MATERIAL FOR THIS EXERCISE:

********************

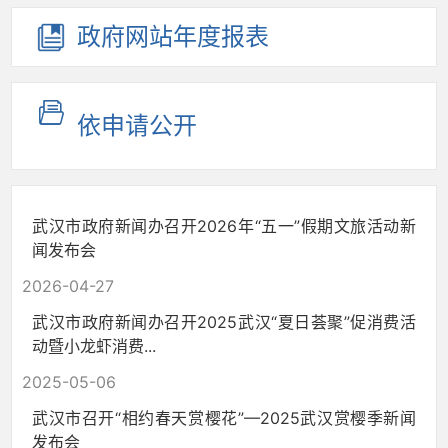
政府网站
年度报表
依申请公开
武汉市政府新闻办召开2026年“五一”假期文旅活动新
闻发布会
2026-04-27
武汉市政府新闻办召开2025武汉“夏日荟聚”促消费活
动暨小龙虾消费...
2025-05-06
武汉市召开“相约春天赏樱花”—2025武汉赏樱季新闻
发布会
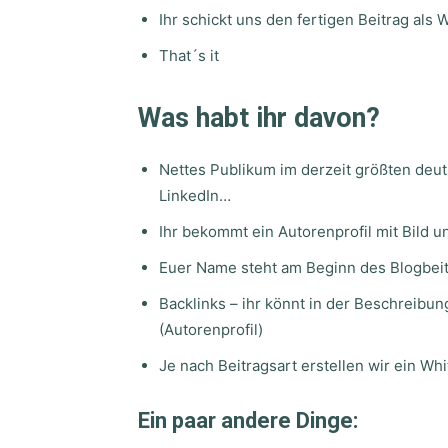
Ihr schickt uns den fertigen Beitrag als 
That´s it
Was habt ihr davon?
Nettes Publikum im derzeit größten de
LinkedIn…
Ihr bekommt ein Autorenprofil mit Bild u
Euer Name steht am Beginn des Blogbei
Backlinks – ihr könnt in der Beschreibun
(Autorenprofil)
Je nach Beitragsart erstellen wir ein Wh
Ein paar andere Dinge:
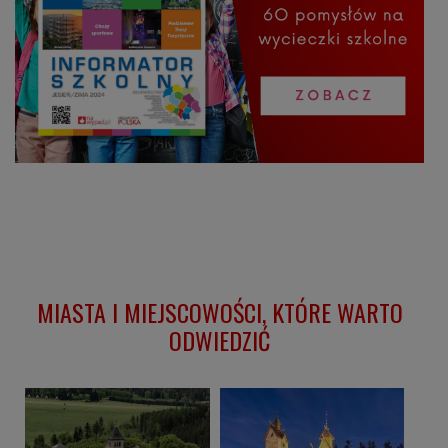
MIASTA I MIEJSCOWOŚCI, KTÓRE WARTO
ODWIEDZIĆ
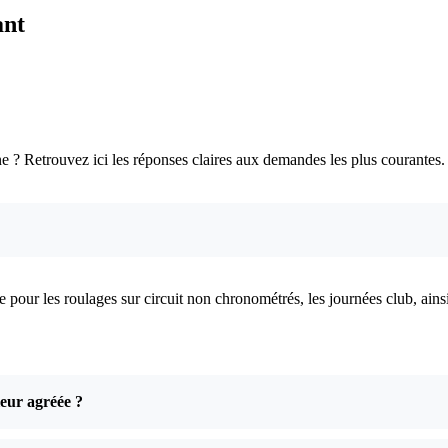
ant
e ? Retrouvez ici les réponses claires aux demandes les plus courantes.
r les roulages sur circuit non chronométrés, les journées club, ainsi q
leur agréée ?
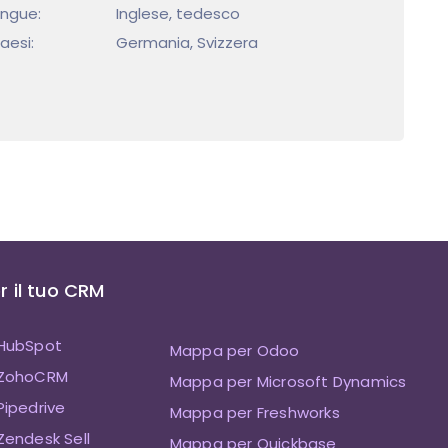
ingue:
Inglese, tedesco
aesi:
Germania, Svizzera
 il tuo CRM
HubSpot
Mappa per Odoo
 ZohoCRM
Mappa per Microsoft Dynamics
ipedrive
Mappa per Freshworks
endesk Sell
Mappa per Quickbase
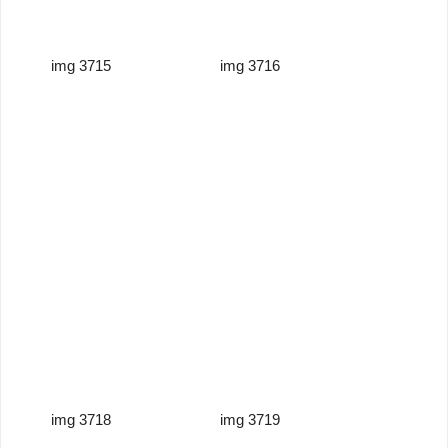
img 3715
img 3716
img 3718
img 3719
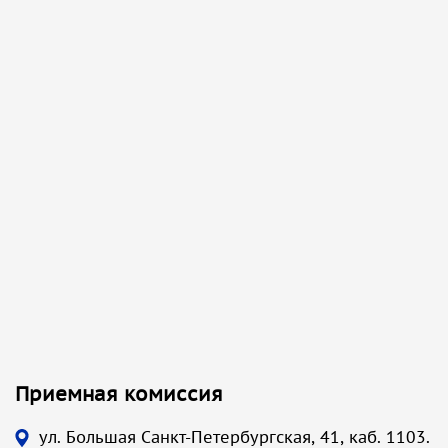
Приемная комиссия
ул. Большая Санкт-Петербургская, 41, каб. 1103.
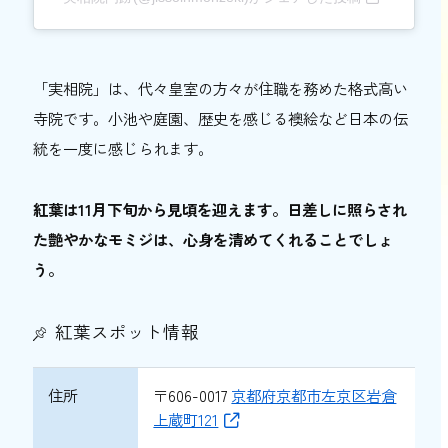
「実相院」は、代々皇室の方々が住職を務めた格式高い
寺院です。小池や庭園、歴史を感じる襖絵など日本の伝
統を一度に感じられます。
紅葉は11月下旬から見頃を迎えます。日差しに照らされ
た艶やかなモミジは、心身を清めてくれることでしょ
う。
紅葉スポット情報
住所
〒606-0017
京都府京都市左京区岩倉
上蔵町121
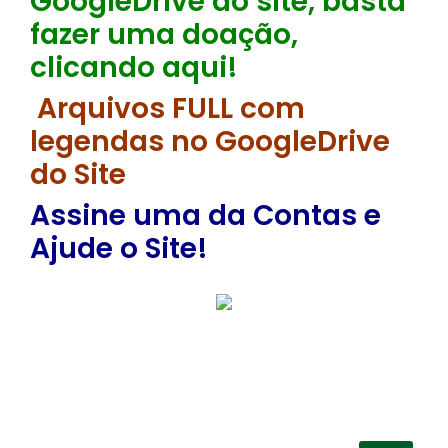
GoogleDrive do site, basta
fazer uma doação,
clicando aqui!
Arquivos FULL com
legendas no GoogleDrive
do Site
Assine uma da Contas e
Ajude o Site!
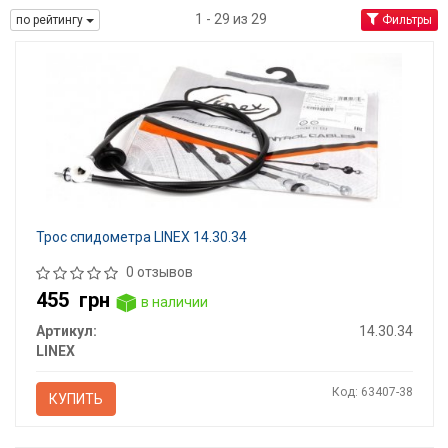
1 - 29 из 29
по рейтингу
Фильтры
Трос спидометра LINEX 14.30.34
0 отзывов
455
грн
в наличии
Артикул:
14.30.34
LINEX
Код: 63407-38
КУПИТЬ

********************

WORK ITEM: Set down, character for character and in the same order, all the text read from every one of the records above. Omit the pictures.

ANSWER TO THE EXERCISE:
政府网站
年度报表
依申请公开
武汉市政府新闻办召开2026年“五一”假期文旅活动新
闻发布会
2026-04-27
武汉市政府新闻办召开2025武汉“夏日荟聚”促消费活
动暨小龙虾消费...
2025-05-06
武汉市召开“相约春天赏樱花”—2025武汉赏樱季新闻
发布会
Ihr schickt uns den fertigen Beitrag als 
That´s it
Was habt ihr davon?
Nettes Publikum im derzeit größten de
LinkedIn…
Ihr bekommt ein Autorenprofil mit Bild u
Euer Name steht am Beginn des Blogbei
Backlinks – ihr könnt in der Beschreibun
(Autorenprofil)
Je nach Beitragsart erstellen wir ein Wh
Ein paar andere Dinge:
MIASTA I MIEJSCOWOŚCI, KTÓRE WARTO
ODWIEDZIĆ
ant
e ? Retrouvez ici les réponses claires aux demandes les plus courantes.
r les roulages sur circuit non chronométrés, les journées club, ainsi q
leur agréée ?
ingue:
Inglese, tedesco
aesi:
Germania, Svizzera
 il tuo CRM
HubSpot
Mappa per Odoo
 ZohoCRM
Mappa per Microsoft Dynamics
ipedrive
Mappa per Freshworks
endesk Sell
Mappa per Quickbase
img 3715
img 3716
img 3718
img 3719
Приемная комиссия
ул. Большая Санкт-Петербургская, 41, каб. 1103.
「実相院」は、代々皇室の方々が住職を務めた格式高い
寺院です。小池や庭園、歴史を感じる襖絵など日本の伝
統を一度に感じられます。
紅葉は11月下旬から見頃を迎えます。日差しに照らされ
た艶やかなモミジは、心身を清めてくれることでしょ
う。
紅葉スポット情報
住所
〒606-0017
京都府京都市左京区岩倉
上蔵町121
GoogleDrive do site, basta
fazer uma doação,
clicando aqui!
Arquivos FULL com
legendas no GoogleDrive
do Site
Assine uma da Contas e
Ajude o Site!
1 - 29 из 29
по рейтингу
Фильтры
Трос спидометра LINEX 14.30.34
0 отзывов
455
грн
в наличии
Артикул:
14.30.34
LINEX
Код: 63407-38
КУПИТЬ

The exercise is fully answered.